** BEGIN **
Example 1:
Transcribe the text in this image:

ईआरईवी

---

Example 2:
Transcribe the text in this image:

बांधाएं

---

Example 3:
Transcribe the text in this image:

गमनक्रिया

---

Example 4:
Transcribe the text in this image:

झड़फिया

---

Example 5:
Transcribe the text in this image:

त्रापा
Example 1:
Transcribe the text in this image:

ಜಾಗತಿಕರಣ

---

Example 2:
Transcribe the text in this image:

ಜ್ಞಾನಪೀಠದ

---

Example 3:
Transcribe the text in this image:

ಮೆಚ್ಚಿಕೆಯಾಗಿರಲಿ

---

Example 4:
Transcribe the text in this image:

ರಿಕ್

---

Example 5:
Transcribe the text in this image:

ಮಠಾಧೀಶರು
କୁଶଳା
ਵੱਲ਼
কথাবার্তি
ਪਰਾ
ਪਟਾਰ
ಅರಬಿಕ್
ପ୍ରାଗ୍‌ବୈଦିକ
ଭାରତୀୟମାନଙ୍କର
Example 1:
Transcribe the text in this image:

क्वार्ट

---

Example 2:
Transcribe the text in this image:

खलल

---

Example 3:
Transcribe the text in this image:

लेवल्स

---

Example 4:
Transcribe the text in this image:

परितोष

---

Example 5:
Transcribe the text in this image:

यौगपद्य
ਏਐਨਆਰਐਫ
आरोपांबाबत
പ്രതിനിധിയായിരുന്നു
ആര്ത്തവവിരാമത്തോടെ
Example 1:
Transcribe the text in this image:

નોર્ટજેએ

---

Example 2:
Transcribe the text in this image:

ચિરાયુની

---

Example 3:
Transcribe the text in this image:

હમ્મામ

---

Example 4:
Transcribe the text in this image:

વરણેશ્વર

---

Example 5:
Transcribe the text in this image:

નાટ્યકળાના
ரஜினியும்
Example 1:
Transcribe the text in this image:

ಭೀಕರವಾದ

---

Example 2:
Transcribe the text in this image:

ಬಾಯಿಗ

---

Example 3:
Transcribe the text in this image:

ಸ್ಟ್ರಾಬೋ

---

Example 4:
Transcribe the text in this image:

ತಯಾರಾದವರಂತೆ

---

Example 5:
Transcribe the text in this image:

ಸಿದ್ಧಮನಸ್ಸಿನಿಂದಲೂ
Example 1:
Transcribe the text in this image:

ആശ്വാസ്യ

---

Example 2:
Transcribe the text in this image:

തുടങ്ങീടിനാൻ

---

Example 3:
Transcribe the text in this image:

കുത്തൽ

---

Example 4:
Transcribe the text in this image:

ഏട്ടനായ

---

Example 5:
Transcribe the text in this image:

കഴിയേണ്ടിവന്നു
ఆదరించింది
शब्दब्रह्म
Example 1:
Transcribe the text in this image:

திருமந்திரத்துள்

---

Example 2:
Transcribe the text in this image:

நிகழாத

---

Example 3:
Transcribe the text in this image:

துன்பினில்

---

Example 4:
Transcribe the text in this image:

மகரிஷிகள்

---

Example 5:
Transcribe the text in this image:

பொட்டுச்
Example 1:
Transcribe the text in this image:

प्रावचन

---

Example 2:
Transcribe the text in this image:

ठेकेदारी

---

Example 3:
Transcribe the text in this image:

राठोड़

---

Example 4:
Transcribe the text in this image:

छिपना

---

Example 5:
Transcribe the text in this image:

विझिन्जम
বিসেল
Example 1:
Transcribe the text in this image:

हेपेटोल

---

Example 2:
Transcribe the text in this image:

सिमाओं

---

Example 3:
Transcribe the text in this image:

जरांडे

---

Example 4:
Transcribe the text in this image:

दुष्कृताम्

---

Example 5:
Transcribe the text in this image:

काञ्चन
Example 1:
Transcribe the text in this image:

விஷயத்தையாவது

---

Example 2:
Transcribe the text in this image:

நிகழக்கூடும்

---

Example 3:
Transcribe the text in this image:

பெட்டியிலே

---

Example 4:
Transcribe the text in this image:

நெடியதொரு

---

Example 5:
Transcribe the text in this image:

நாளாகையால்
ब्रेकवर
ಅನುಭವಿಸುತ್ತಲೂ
** END **
▶ **Task brief**
Convert the lines from the top down through the one containing "ଭାରତୀୟମାନଙ୍କର", that line included, into a JSON list of strings with one string per line and blank lines left out.

▶ **Solution for this task**
[
  "Example 1:",
  "Transcribe the text in this image:",
  "ईआरईवी",
  "---",
  "Example 2:",
  "Transcribe the text in this image:",
  "बांधाएं",
  "---",
  "Example 3:",
  "Transcribe the text in this image:",
  "गमनक्रिया",
  "---",
  "Example 4:",
  "Transcribe the text in this image:",
  "झड़फिया",
  "---",
  "Example 5:",
  "Transcribe the text in this image:",
  "त्रापा",
  "Example 1:",
  "Transcribe the text in this image:",
  "ಜಾಗತಿಕರಣ",
  "---",
  "Example 2:",
  "Transcribe the text in this image:",
  "ಜ್ಞಾನಪೀಠದ",
  "---",
  "Example 3:",
  "Transcribe the text in this image:",
  "ಮೆಚ್ಚಿಕೆಯಾಗಿರಲಿ",
  "---",
  "Example 4:",
  "Transcribe the text in this image:",
  "ರಿಕ್",
  "---",
  "Example 5:",
  "Transcribe the text in this image:",
  "ಮಠಾಧೀಶರು",
  "କୁଶଳା",
  "ਵੱਲ਼",
  "কথাবার্তি",
  "ਪਰਾ",
  "ਪਟਾਰ",
  "ಅರಬಿಕ್",
  "ପ୍ରାଗ୍‌ବୈଦିକ",
  "ଭାରତୀୟମାନଙ୍କର"
]